■ **Tasks and exercises**:
1 > Could you return the protein and weight-gain passage between "This means your" and "tissue or fat.", inclusive, word for word?
2 > Can you supply the next part of the protein and weight-gain passage, starting after its final sentence?

■ **Document passage**:
Individual studies reinforce this. Eight weeks of pea protein (about 49 grams daily) produced comparable physical adaptations to the same amount of whey during high-intensity training. A 12-week trial matching whey and soy protein for leucine content found no meaningful differences in muscle growth between the two groups. The practical takeaway: plant protein works just as well for gaining weight, as long as the total daily amount is sufficient. Some plant powders are lower in leucine per gram, so you may need a slightly larger serving to match whey’s muscle-building signal.
Plant-based mass gainers also exist, typically built around pea protein with added oat flour or sweet potato powder for carbohydrates. These tend to be easier on the stomach than dairy-based mass gainers, though they can be grittier in texture.
How Much Protein You Actually Need
For building muscle while gaining weight, the research points to a clear target: about 1.6 grams of protein per kilogram of body weight per day. For a 70-kilogram (154-pound) person, that’s roughly 112 grams daily. Going higher, up to 2.2 grams per kilogram, is fine but doesn’t appear to produce additional muscle growth in most people. A breakpoint analysis found that beyond 1.6 grams per kilogram, extra protein supplementation stopped translating into extra muscle.
This means your protein powder is a supplement to your diet, not a replacement for it. If you’re eating three solid meals with a protein source at each, you might only need one or two shakes to close the gap. The bigger priority for weight gain is total calories. You need a consistent caloric surplus, typically 300 to 500 calories above your maintenance level, to gain weight steadily. Protein powder helps you get there, but it’s the overall calorie count that moves the needle.
Creatine as a Weight Gain Supplement
Some protein powders include creatine, and it’s worth understanding what it does. Creatine pulls water into your muscle cells, which increases total body water and shows up as weight gain on the scale. One study found that creatine users gained about 3.4 liters of body water over the supplementation period. That’s real weight, but it’s not muscle tissue or fat.

■ **Supplied entries**:
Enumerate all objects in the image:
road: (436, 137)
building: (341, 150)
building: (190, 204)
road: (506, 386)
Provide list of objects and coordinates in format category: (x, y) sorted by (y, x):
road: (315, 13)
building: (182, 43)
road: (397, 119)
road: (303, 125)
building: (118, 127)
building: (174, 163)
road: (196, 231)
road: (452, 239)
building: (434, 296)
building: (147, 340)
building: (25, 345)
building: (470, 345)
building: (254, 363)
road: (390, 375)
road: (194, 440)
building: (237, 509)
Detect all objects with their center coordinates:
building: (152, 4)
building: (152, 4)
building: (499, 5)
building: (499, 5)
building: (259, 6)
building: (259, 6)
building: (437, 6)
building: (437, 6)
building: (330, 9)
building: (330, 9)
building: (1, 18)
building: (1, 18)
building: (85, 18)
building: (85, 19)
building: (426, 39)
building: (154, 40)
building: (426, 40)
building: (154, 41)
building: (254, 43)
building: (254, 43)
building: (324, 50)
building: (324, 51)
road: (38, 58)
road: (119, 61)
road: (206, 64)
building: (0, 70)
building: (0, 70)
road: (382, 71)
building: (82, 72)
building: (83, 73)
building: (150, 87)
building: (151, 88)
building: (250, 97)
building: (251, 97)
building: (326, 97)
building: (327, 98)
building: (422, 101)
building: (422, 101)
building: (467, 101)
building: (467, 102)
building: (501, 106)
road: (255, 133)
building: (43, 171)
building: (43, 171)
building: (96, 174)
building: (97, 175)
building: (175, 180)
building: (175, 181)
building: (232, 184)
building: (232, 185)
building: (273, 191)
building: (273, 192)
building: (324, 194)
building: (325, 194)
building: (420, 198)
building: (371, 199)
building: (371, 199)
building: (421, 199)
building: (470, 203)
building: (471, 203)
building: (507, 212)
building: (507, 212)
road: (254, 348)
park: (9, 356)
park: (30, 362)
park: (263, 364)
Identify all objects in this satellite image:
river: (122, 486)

■ **Responses in order**:
1 >
This means your protein powder is a supplement to your diet, not a replacement for it. If you’re eating three solid meals with a protein source at each, you might only need one or two shakes to close the gap. The bigger priority for weight gain is total calories. You need a consistent caloric surplus, typically 300 to 500 calories above your maintenance level, to gain weight steadily. Protein powder helps you get there, but it’s the overall calorie count that moves the needle.
Creatine as a Weight Gain Supplement
Some protein powders include creatine, and it’s worth understanding what it does. Creatine pulls water into your muscle cells, which increases total body water and shows up as weight gain on the scale. One study found that creatine users gained about 3.4 liters of body water over the supplementation period. That’s real weight, but it’s not muscle tissue or fat.

2 >
Creatine does support actual muscle growth over time by improving your performance in the gym. You can lift slightly more weight or squeeze out an extra rep, and that accumulated training volume drives muscle gains. If your protein powder already contains creatine, that’s a bonus. If not, adding 3 to 5 grams of creatine monohydrate daily (the most studied and cheapest form) is one of the few supplements with consistent evidence behind it for weight and strength gain.
Choosing the Right Powder for Your Situation
Your choice should match the specific problem you’re trying to solve:
- You eat enough food but need more protein: A whey concentrate or casein powder. Affordable, effective, and easy to mix into meals you’re already eating.
- You can’t eat enough calories no matter what: A mass gainer with 500 or more calories per serving, or a whey powder blended into homemade high-calorie shakes with whole milk, oats, and nut butter.
- You’re dairy-free: Pea protein or soy protein, ideally with a slightly larger serving to match whey’s leucine content. Look for blends that combine pea and rice protein for a more complete amino acid profile.
- You want overnight recovery: Casein protein before bed, which delivers amino acids over about seven hours while you sleep.
Whatever you choose, the protein powder itself is less important than the caloric surplus it helps you maintain. Track your calories for a week to see where you stand, then use your powder to fill the gap between what you eat and what you need. Gaining about half a pound per week is a realistic pace that favors muscle over fat, and a well-chosen protein supplement makes hitting that target considerably easier.